RomanS comments on Why there is still one instance of Eliezer Yudkowsky?

RomanS 3 Nov 2025 19:42 UTC
1 point
0
My primary research work is in the field of sideloading itself. The digital guy helps with these tasks:
- Generate / criticize ideas. For example, the guy helped to design the current multi-agent architecture, on which he is now running.
- Gently moderate our research group chat.
- Work as a test subject.
- Do some data prep tasks (e.g. producing compressed versions of the corpus).
I expect a much more interesting list in the field of alignment research, including quite practical things (e.g. a team of digital Eliezers interrogating each checkpoint during training, to reduce the risk of catastrophic surprises). Of course, not a replacement for a proper alignment, but may win some time.

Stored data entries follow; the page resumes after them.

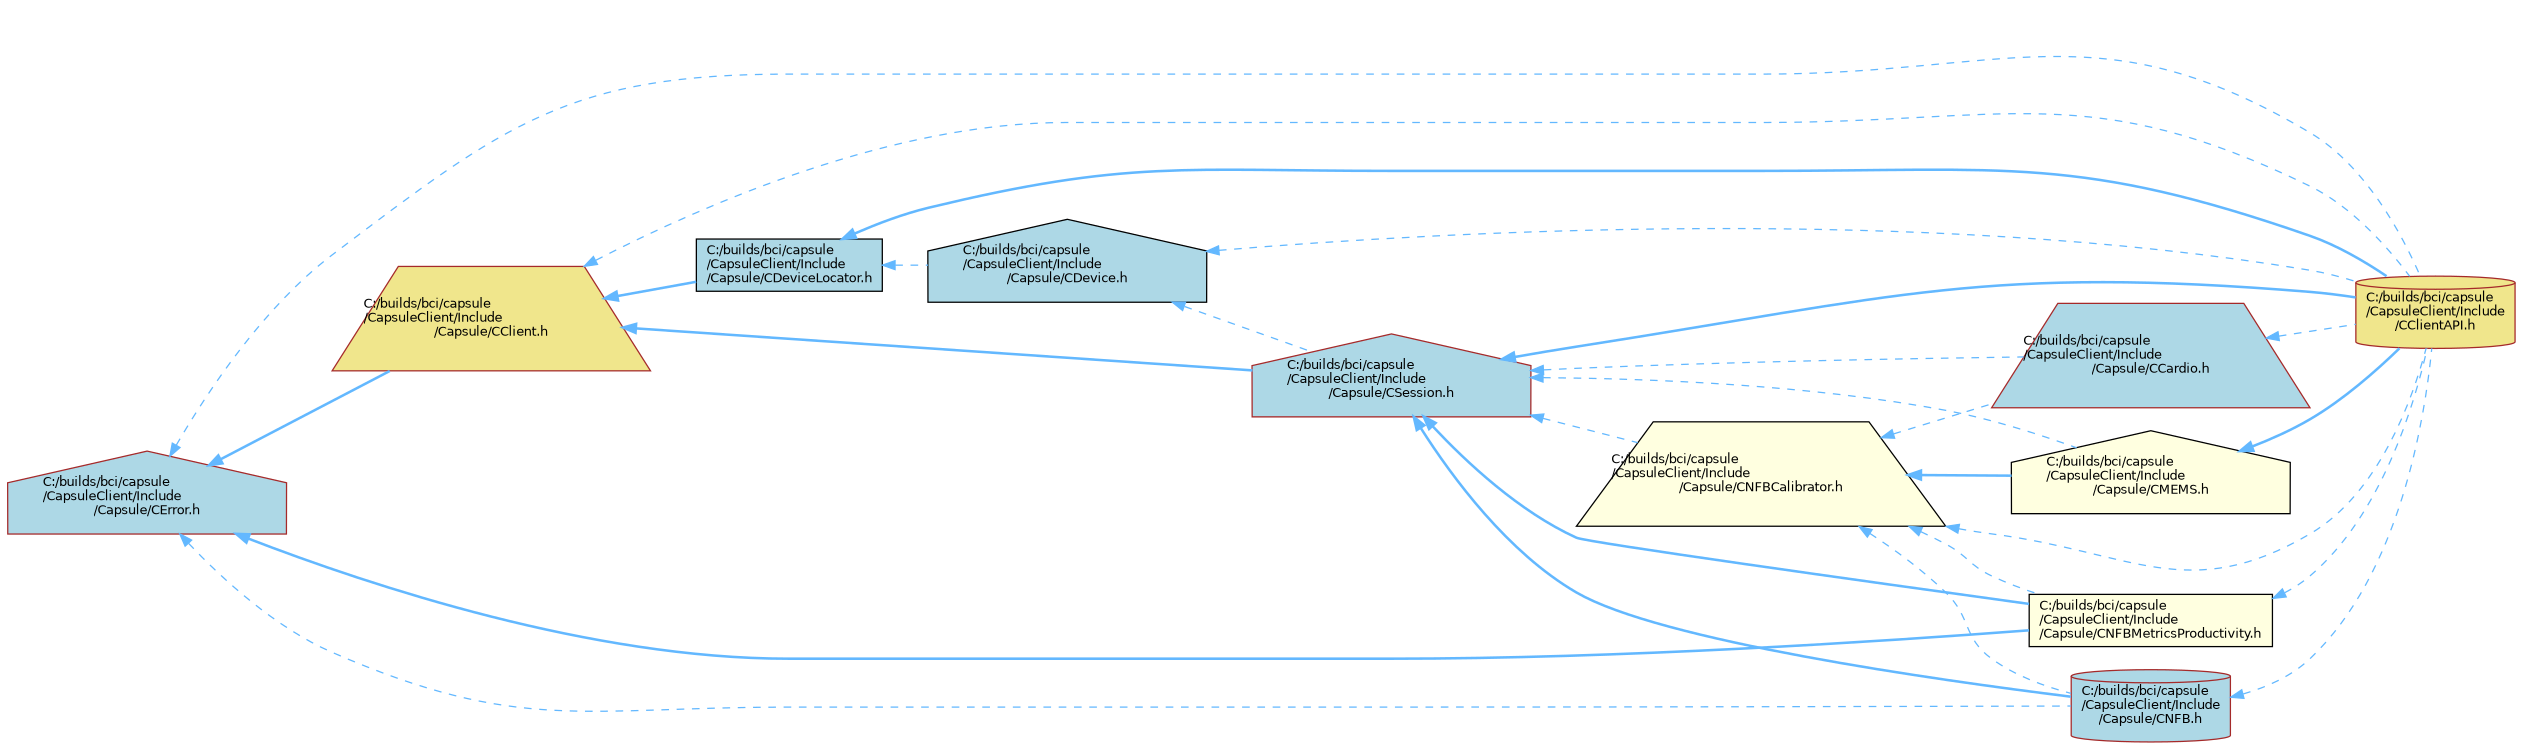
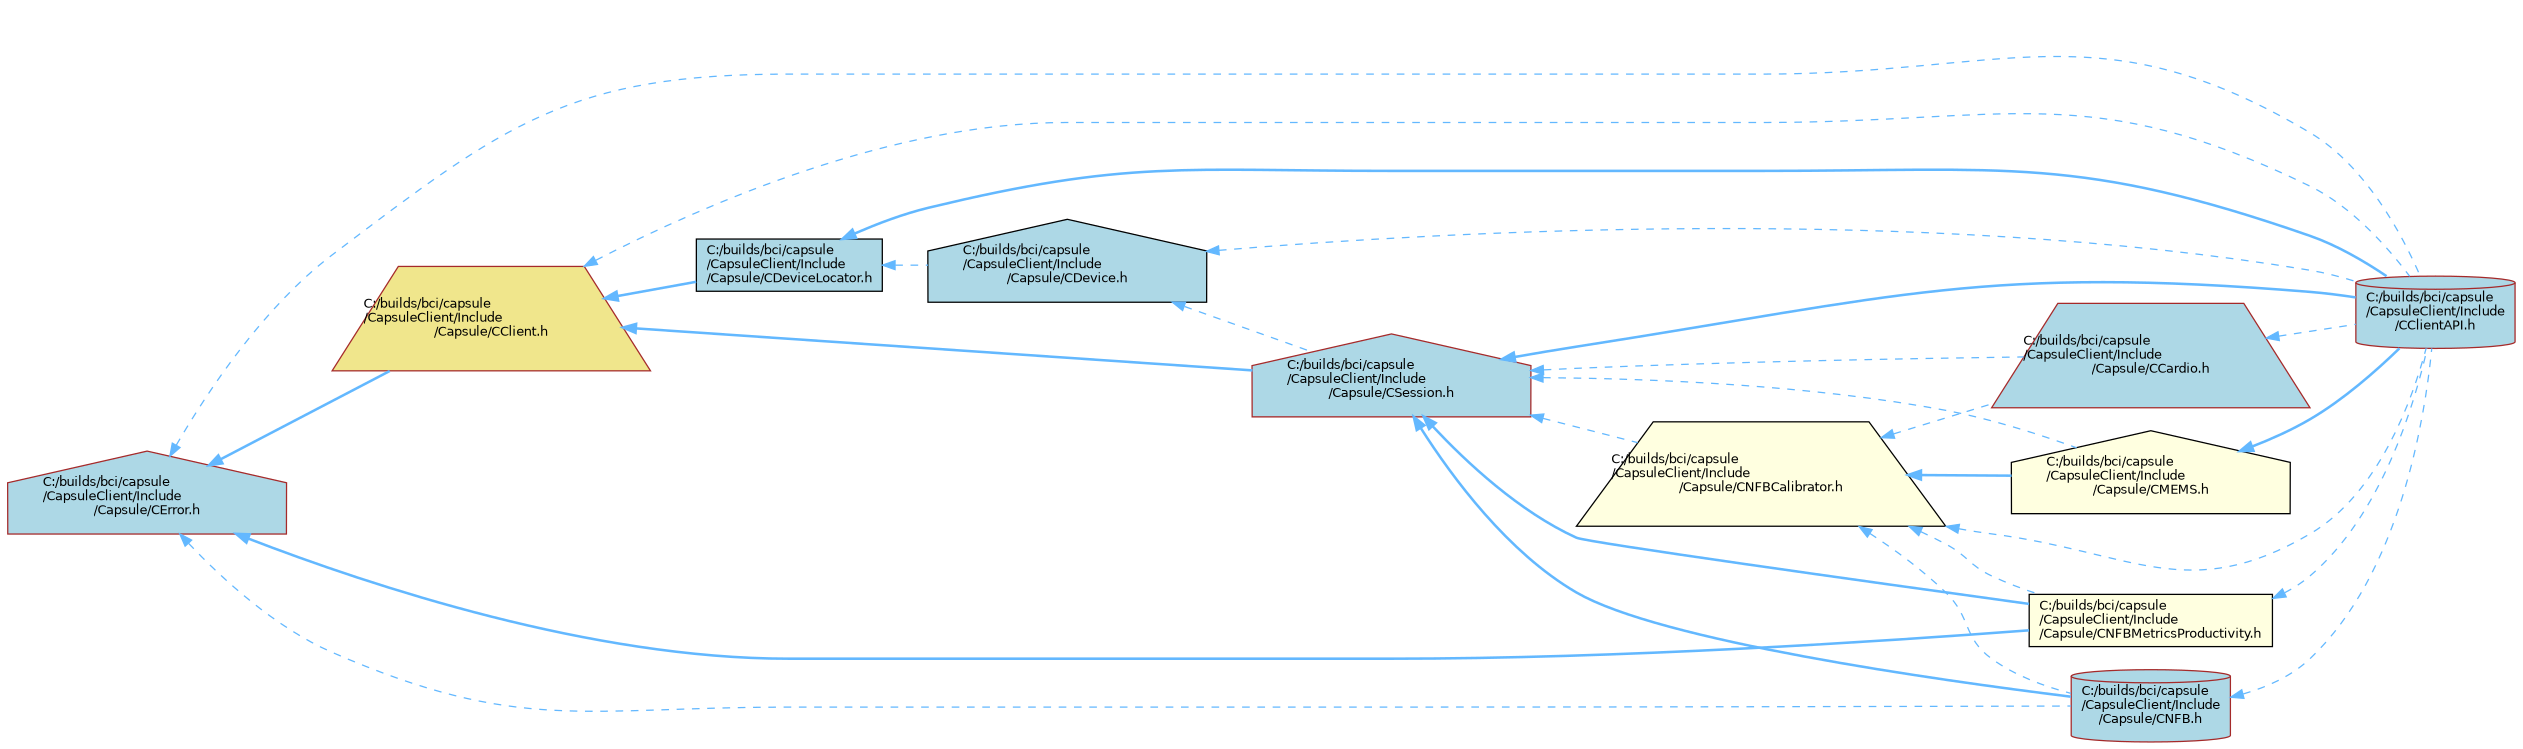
  digraph {
    rankdir=LR
    node [color=brown fillcolor=lightblue fontname=Helvetica fontsize=10 shape=house style=filled]
    edge [color=steelblue1 dir=back fontname=Helvetica fontsize=10 labelfontname=Helvetica labelfontsize=10 style=dashed]
    n1 [fontcolor=black height=0.2 label="C:/builds/bci/capsule\l/CapsuleClient/Include\l/Capsule/CError.h" width=0.4]
-   n2 [fillcolor=khaki height=0.2 label="C:/builds/bci/capsule\l/CapsuleClient/Include\l/CClientAPI.h" shape=cylinder width=0.4]
+   n2 [height=0.2 label="C:/builds/bci/capsule\l/CapsuleClient/Include\l/CClientAPI.h" shape=cylinder width=0.4]
    n3 [fillcolor=khaki height=0.2 label="C:/builds/bci/capsule\l/CapsuleClient/Include\l/Capsule/CClient.h" shape=trapezium width=0.4]
    n4 [height=0.2 label="C:/builds/bci/capsule\l/CapsuleClient/Include\l/Capsule/CNFB.h" shape=cylinder width=0.4]
    n5 [color=black fillcolor=lightyellow height=0.2 label="C:/builds/bci/capsule\l/CapsuleClient/Include\l/Capsule/CNFBMetricsProductivity.h" shape=box width=0.4]
    n6 [color=black height=0.2 label="C:/builds/bci/capsule\l/CapsuleClient/Include\l/Capsule/CDeviceLocator.h" shape=box width=0.4]
    n7 [height=0.2 label="C:/builds/bci/capsule\l/CapsuleClient/Include\l/Capsule/CSession.h" width=0.4]
    n8 [color=black height=0.2 label="C:/builds/bci/capsule\l/CapsuleClient/Include\l/Capsule/CDevice.h" width=0.4]
    n9 [height=0.2 label="C:/builds/bci/capsule\l/CapsuleClient/Include\l/Capsule/CCardio.h" shape=trapezium width=0.4]
    n10 [color=black fillcolor=lightyellow height=0.2 label="C:/builds/bci/capsule\l/CapsuleClient/Include\l/Capsule/CMEMS.h" width=0.4]
    n11 [color=black fillcolor=lightyellow height=0.2 label="C:/builds/bci/capsule\l/CapsuleClient/Include\l/Capsule/CNFBCalibrator.h" shape=trapezium width=0.4]
    n1 -> n2
    n1 -> n3 [style=bold]
    n1 -> n4
    n1 -> n5 [style=bold]
    n3 -> n2
    n3 -> n6 [style=bold]
    n3 -> n7 [style=bold]
    n4 -> n2
    n5 -> n2
    n6 -> n2 [style=bold]
    n6 -> n8
    n7 -> n2 [style=bold]
    n7 -> n4 [style=bold]
    n7 -> n5 [style=bold]
    n7 -> n9
    n7 -> n10
    n7 -> n11
    n8 -> n2
    n8 -> n7
    n9 -> n2
    n10 -> n2 [style=bold]
    n11 -> n2
    n11 -> n4
    n11 -> n5
    n11 -> n9
    n11 -> n10 [style=bold]
  }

Judging by our experiments, Gemini 2.5. Pro is the first model that can (sometimes) simulate a particular human mind (i.e. thinking like you, not just answering in your approximate style). So, this is a partial answer to my original question: the tech is only 6 months old. Most people don’t know that such a thing is possible at all, and those who do know—are only in the early stages of their experimental work.
BTW, your 2020 work investigating the ability of GPT-3 to write in the style of famous authors—made me aware of such a possibility.